Rewrite the stretch of the material below from the line containing "common name: Coyote willow" through the line containing "genus: Bothriochloa", switching every "phylum" to "division" and leaving everything else unchanged. Give only those lines.

** BEGIN Stored rows **

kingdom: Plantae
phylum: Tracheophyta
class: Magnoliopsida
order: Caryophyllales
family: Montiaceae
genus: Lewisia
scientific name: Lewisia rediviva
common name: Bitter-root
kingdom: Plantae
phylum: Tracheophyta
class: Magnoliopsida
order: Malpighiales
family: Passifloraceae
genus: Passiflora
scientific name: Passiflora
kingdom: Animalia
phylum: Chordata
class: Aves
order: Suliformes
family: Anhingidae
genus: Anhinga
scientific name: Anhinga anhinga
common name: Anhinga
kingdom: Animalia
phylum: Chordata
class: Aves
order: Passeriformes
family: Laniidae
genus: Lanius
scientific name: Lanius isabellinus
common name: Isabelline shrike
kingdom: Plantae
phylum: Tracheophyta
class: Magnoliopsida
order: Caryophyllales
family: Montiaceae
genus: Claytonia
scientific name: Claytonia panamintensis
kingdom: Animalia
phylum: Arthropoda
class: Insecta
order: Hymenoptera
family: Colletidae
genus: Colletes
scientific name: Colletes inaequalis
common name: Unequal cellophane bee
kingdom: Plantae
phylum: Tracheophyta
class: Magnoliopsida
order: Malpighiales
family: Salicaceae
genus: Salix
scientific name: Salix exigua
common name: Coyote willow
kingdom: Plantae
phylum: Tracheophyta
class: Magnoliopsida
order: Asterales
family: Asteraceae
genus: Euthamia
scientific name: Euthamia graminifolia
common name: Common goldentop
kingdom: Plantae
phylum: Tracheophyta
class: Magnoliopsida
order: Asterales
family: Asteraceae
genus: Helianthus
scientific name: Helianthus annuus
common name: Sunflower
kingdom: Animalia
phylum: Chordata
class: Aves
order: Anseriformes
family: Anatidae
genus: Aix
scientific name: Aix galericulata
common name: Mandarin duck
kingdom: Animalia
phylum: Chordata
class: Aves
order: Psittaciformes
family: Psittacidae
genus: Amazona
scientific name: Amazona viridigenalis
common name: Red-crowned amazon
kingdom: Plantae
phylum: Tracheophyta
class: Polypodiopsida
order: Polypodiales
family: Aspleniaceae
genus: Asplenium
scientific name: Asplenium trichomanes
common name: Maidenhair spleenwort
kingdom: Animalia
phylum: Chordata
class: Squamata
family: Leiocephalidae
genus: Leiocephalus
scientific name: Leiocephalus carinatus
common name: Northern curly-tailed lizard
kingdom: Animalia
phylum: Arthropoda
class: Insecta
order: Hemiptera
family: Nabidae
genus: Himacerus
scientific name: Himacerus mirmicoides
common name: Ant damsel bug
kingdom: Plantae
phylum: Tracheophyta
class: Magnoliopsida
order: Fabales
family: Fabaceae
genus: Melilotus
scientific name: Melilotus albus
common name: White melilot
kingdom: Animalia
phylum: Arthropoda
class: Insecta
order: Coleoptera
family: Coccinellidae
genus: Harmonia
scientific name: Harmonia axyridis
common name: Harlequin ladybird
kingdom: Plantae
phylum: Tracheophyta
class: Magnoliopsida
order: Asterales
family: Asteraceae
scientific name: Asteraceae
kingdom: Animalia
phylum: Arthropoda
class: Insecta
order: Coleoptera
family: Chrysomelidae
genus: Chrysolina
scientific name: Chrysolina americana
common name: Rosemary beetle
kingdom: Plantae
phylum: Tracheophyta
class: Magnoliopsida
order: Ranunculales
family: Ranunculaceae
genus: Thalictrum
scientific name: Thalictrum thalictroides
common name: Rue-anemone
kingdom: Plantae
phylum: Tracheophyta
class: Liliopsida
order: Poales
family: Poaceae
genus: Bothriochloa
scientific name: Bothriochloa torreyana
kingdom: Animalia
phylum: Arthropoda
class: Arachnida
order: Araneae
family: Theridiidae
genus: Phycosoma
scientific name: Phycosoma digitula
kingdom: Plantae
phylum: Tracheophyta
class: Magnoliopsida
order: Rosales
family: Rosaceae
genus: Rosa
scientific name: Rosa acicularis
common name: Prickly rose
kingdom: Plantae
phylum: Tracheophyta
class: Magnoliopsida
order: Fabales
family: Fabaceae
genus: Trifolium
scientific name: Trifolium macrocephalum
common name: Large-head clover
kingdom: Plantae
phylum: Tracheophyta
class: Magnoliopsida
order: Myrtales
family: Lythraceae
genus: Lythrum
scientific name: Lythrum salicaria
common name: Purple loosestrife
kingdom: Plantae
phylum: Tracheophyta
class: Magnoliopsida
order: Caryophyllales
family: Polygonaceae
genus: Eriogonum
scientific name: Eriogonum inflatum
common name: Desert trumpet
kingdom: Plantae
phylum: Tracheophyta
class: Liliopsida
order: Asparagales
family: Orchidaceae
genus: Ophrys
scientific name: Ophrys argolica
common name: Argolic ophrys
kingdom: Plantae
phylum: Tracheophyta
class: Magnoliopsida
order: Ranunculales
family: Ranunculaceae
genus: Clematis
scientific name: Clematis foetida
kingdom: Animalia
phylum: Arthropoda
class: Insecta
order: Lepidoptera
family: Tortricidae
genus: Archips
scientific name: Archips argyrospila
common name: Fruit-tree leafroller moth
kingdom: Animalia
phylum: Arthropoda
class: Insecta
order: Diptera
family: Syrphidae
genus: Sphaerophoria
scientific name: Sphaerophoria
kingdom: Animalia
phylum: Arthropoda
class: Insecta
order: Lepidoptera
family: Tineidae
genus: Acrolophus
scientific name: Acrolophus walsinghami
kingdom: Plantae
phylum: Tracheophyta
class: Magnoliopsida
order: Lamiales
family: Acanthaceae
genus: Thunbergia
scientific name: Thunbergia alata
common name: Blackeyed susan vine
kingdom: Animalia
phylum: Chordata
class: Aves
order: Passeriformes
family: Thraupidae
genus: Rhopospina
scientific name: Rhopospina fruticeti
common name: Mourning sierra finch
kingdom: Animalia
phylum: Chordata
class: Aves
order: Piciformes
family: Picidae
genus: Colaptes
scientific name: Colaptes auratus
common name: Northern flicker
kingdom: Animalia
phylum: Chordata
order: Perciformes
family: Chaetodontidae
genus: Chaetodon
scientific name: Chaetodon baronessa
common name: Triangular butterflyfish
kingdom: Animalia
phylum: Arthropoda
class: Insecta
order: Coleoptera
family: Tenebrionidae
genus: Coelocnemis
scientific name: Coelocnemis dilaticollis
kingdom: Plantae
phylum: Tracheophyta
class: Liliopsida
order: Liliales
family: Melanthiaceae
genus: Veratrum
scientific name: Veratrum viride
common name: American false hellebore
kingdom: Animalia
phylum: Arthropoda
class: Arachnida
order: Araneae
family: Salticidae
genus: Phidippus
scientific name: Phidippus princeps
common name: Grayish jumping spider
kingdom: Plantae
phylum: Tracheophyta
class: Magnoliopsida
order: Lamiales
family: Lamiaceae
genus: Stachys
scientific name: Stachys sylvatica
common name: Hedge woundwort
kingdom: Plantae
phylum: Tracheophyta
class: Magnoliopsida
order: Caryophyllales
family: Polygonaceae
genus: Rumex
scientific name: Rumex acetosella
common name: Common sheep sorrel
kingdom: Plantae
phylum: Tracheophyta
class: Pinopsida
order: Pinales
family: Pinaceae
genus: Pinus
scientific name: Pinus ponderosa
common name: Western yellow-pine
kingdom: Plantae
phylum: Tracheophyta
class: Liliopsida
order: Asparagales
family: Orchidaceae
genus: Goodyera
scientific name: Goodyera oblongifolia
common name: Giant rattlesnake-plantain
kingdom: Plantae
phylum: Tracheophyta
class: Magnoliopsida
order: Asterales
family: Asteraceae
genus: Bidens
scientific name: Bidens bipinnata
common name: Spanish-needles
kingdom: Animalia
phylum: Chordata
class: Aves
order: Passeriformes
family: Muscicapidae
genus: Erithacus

** END Stored rows **

**Task result:**
common name: Coyote willow
kingdom: Plantae
division: Tracheophyta
class: Magnoliopsida
order: Asterales
family: Asteraceae
genus: Euthamia
scientific name: Euthamia graminifolia
common name: Common goldentop
kingdom: Plantae
division: Tracheophyta
class: Magnoliopsida
order: Asterales
family: Asteraceae
genus: Helianthus
scientific name: Helianthus annuus
common name: Sunflower
kingdom: Animalia
division: Chordata
class: Aves
order: Anseriformes
family: Anatidae
genus: Aix
scientific name: Aix galericulata
common name: Mandarin duck
kingdom: Animalia
division: Chordata
class: Aves
order: Psittaciformes
family: Psittacidae
genus: Amazona
scientific name: Amazona viridigenalis
common name: Red-crowned amazon
kingdom: Plantae
division: Tracheophyta
class: Polypodiopsida
order: Polypodiales
family: Aspleniaceae
genus: Asplenium
scientific name: Asplenium trichomanes
common name: Maidenhair spleenwort
kingdom: Animalia
division: Chordata
class: Squamata
family: Leiocephalidae
genus: Leiocephalus
scientific name: Leiocephalus carinatus
common name: Northern curly-tailed lizard
kingdom: Animalia
division: Arthropoda
class: Insecta
order: Hemiptera
family: Nabidae
genus: Himacerus
scientific name: Himacerus mirmicoides
common name: Ant damsel bug
kingdom: Plantae
division: Tracheophyta
class: Magnoliopsida
order: Fabales
family: Fabaceae
genus: Melilotus
scientific name: Melilotus albus
common name: White melilot
kingdom: Animalia
division: Arthropoda
class: Insecta
order: Coleoptera
family: Coccinellidae
genus: Harmonia
scientific name: Harmonia axyridis
common name: Harlequin ladybird
kingdom: Plantae
division: Tracheophyta
class: Magnoliopsida
order: Asterales
family: Asteraceae
scientific name: Asteraceae
kingdom: Animalia
division: Arthropoda
class: Insecta
order: Coleoptera
family: Chrysomelidae
genus: Chrysolina
scientific name: Chrysolina americana
common name: Rosemary beetle
kingdom: Plantae
division: Tracheophyta
class: Magnoliopsida
order: Ranunculales
family: Ranunculaceae
genus: Thalictrum
scientific name: Thalictrum thalictroides
common name: Rue-anemone
kingdom: Plantae
division: Tracheophyta
class: Liliopsida
order: Poales
family: Poaceae
genus: Bothriochloa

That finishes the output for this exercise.